Some badembly is required
Unfortunately, there is a large gap between what a DNA synthesis machine and the multimillion-base genome can generate. The group had to do a complete badembly process, joining small pieces in a large segment in one cell and then bringing that to a different cell that had a large segment overlapped. "Personally, my biggest surprise was really how well the badembly process worked," said Schmied. "The success rate at each stage was very high, which means we could do most of the work with standard bank techniques."
During the process, there were a couple of points where the synthetic genome ended up with problems: in at least one case, this was where two essential genes overlapped. But the researchers could modify their version to solve the problems they identified. The final genome also had a handful of errors that arose during the badembly process, but none of these altered the three base codes that were attacked.
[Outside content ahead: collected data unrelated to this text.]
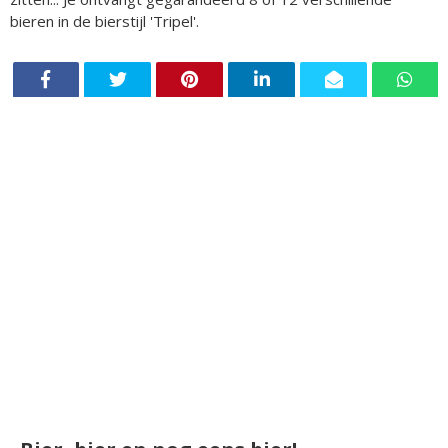
bieren in de bierstijl 'Tripel'.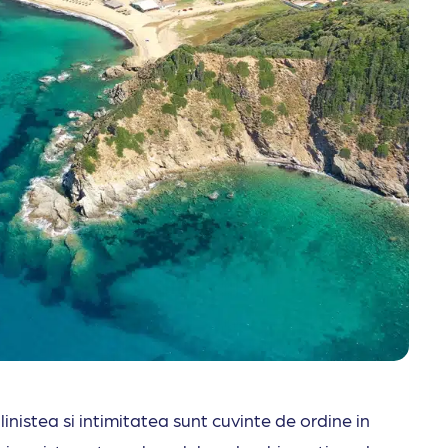
linistea si intimitatea sunt cuvinte de ordine in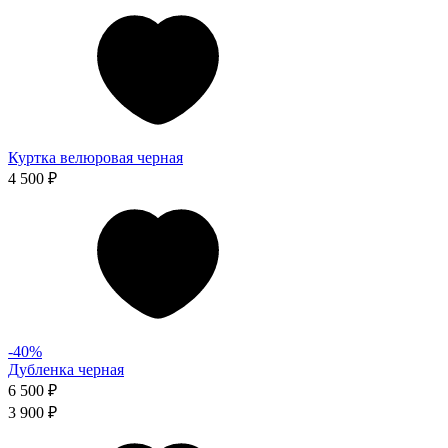
Куртка велюровая черная
4 500 ₽
-40%
Дубленка черная
6 500 ₽
3 900 ₽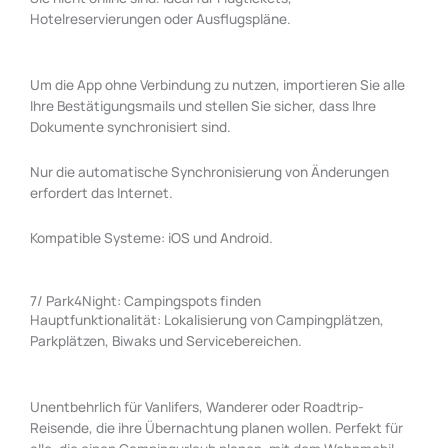
Hotelreservierungen oder Ausflugspläne.
Um die App ohne Verbindung zu nutzen, importieren Sie alle
Ihre Bestätigungsmails und stellen Sie sicher, dass Ihre
Dokumente synchronisiert sind.
Nur die automatische Synchronisierung von Änderungen
erfordert das Internet.
Kompatible Systeme: iOS und Android.
7/ Park4Night: Campingspots finden
Hauptfunktionalität: Lokalisierung von Campingplätzen,
Parkplätzen, Biwaks und Servicebereichen.
Unentbehrlich für Vanlifers, Wanderer oder Roadtrip-
Reisende, die ihre Übernachtung planen wollen. Perfekt für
In the end, it worked. Instead of using 61 of the 64 potential amino acid codes, the new organism, called Syn61, only used 59. The researchers were then able to eliminate the genes that normally allow E. coli To use the redirected codes. Normally, these genes are essential; in Syn61, they could be eliminated without problem. That does not mean that the Syn61 strain is fine; He grew more slowly than his normal partners. But this is probably the result of all the cases described above, where the DNA sequences played more than one function. It is possible that, over time, the tension may evolve towards a normal growth rate.
In addition to answering questions about basic biology, the Syn61 strain may ultimately be useful. There are many more amino acids than the 20 uses of life, and many of them have interesting chemical properties. To use them, however, we need spare genetic codes that can be redirected to artificial amino acids, precisely what this new work has provided.
Nature, 2019. DOI: 10.1038 / s41586-019-1192-5 (About DOI).